By so doing, plaintiffs in the case at hand have satisfied the particularity requirement. They have stated with “particularity the respects in which compliance with the provisions is deficient,” thereby distinguishing the case at hand from Council of Commuter Organizations v. Metropolitan Transp., 683 F.2d 663, 670-71 (2d Cir.1982), in which plaintiffs’ claims were dismissed because the pleadings made only general allegations followed by citations to relevant pages of the SIP. ATURA, in contrast, has identified “the specific strategies [namely § 3.6(A) ] designed to achieve [the statutory requirement]” and given “some idea of the manner in which the state has failed to comply with the SIP,” by alleging the state’s failure to adopt adequate mitigation measures. Id.

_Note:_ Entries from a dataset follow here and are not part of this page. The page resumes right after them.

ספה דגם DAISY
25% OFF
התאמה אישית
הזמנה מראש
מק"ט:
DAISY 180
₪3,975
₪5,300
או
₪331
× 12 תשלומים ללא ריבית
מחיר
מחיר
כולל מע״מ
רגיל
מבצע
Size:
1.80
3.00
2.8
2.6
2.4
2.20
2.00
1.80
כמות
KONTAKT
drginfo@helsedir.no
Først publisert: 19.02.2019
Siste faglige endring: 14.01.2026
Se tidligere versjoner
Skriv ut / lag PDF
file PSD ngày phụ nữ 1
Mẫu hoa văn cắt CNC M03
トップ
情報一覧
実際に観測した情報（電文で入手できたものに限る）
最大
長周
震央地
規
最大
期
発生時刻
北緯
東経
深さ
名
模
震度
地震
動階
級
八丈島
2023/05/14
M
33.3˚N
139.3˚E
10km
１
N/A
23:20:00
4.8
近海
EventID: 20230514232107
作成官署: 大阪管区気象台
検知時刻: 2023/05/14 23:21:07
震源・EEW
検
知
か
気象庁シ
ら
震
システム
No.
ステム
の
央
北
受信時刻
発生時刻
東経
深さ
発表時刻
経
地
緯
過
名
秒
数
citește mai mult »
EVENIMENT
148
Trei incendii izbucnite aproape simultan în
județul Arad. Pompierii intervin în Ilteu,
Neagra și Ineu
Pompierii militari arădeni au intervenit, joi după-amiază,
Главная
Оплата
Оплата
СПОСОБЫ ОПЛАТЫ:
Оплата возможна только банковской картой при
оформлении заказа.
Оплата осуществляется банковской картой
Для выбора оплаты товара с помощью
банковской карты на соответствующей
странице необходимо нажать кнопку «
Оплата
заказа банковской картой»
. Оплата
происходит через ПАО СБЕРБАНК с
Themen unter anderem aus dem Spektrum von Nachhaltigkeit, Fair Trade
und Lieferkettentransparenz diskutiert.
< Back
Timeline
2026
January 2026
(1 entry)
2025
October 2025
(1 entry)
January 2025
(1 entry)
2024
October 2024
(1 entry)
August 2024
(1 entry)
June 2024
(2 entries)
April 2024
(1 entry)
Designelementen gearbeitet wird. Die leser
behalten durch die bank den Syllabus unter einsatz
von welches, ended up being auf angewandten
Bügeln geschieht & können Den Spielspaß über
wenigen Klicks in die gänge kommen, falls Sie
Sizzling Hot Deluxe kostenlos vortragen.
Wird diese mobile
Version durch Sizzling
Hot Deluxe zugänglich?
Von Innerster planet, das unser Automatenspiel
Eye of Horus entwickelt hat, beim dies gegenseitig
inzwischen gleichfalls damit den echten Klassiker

Finally, the stay of discovery, imposed at the request of the defendants pending determination of this motion is lifted.

The municipal defendants’ motion to dismiss count one for lack of subject matter jurisdiction is denied, on condition that plaintiffs amend the complaint within 45 days to specify, within the meaning of 42 U.S.C. § 7604(f)(3), the item to which the mitigation is related.

It is so ordered. 
      
      .At the time of this motion, the municipal defendants were named only in count one of the complaint and thus they moved to dismiss the complaint against them. However, claim five of the amended complaint alleges that the municipal defendants pursued an Urban Development Action Grant for Project funding in violation of the Administrative Procedure Act.
     
      
      . Complaint at ¶ 43.
     
      
      . Defendants also argue that the other statutes cited in the complaint, 28 U.S.C. §§ 1331 and 2201, do not provide jurisdiction for this claim, an argument plaintiffs do not answer.
     
      
      . Complaint, Exhibit A (New York State Air Quality Implementation Plan, Amended January 1984).
     
      
      . Complaint at ¶ 29, citing Exhibit B (Atlantic Terminal and Brooklyn Center Projects Final Environmental Impact Statement, August 1986) at IV-32.
     
      
      . Complaint, Exhibit B at IV-34.
     
      
      . Complaint at ¶ 31.
     
      
      . The City included as an appendix to its reply memorandum a letter of June 2, 1987, from Christopher J. Daggett, Regional Administrator of the EPA to Ross Sandler, Commissioner of the New York City Department of Transportation, and Harvey Schultz, Commissioner of the New York City Department of Environmental Protection. Even if this letter were considered, which it cannot to the extent that the motion is fashioned as one for failure to state a cause of action, it does not indicate a commitment on the part of the City to adopt mitigation measures that will achieve the carbon monoxide standard before the statutory deadline passes. The new mitigation proposal discussed in the letter, although satisfying the EPA’s "concerns about the City’s commitment,” will "not provide for attainment of the carbon monoxide standards at all locations until 1993.” Moreover, the issue to be decided on this motion is not the adequacy of the mitigation measures.
     
      
      . Municipal Defendants’ Reply Memorandum of Law in Further Support of their Motion to Dismiss ("Reply Memorandum”) at 12 (January 12, 1988).
     
      
      . Reply Memorandum at 12.
     
      
      . ATURA interprets the provision as committing the City to a three step process, the third step being the one violated: First, the City is to use the EIS process to analyze the air quality data. Second, the City is to determine whether there are existing or potential violations of the air quality. Third, if the evaluation reveals violations, the City is to adopt mitigation measures adequate to bring the area into compliance.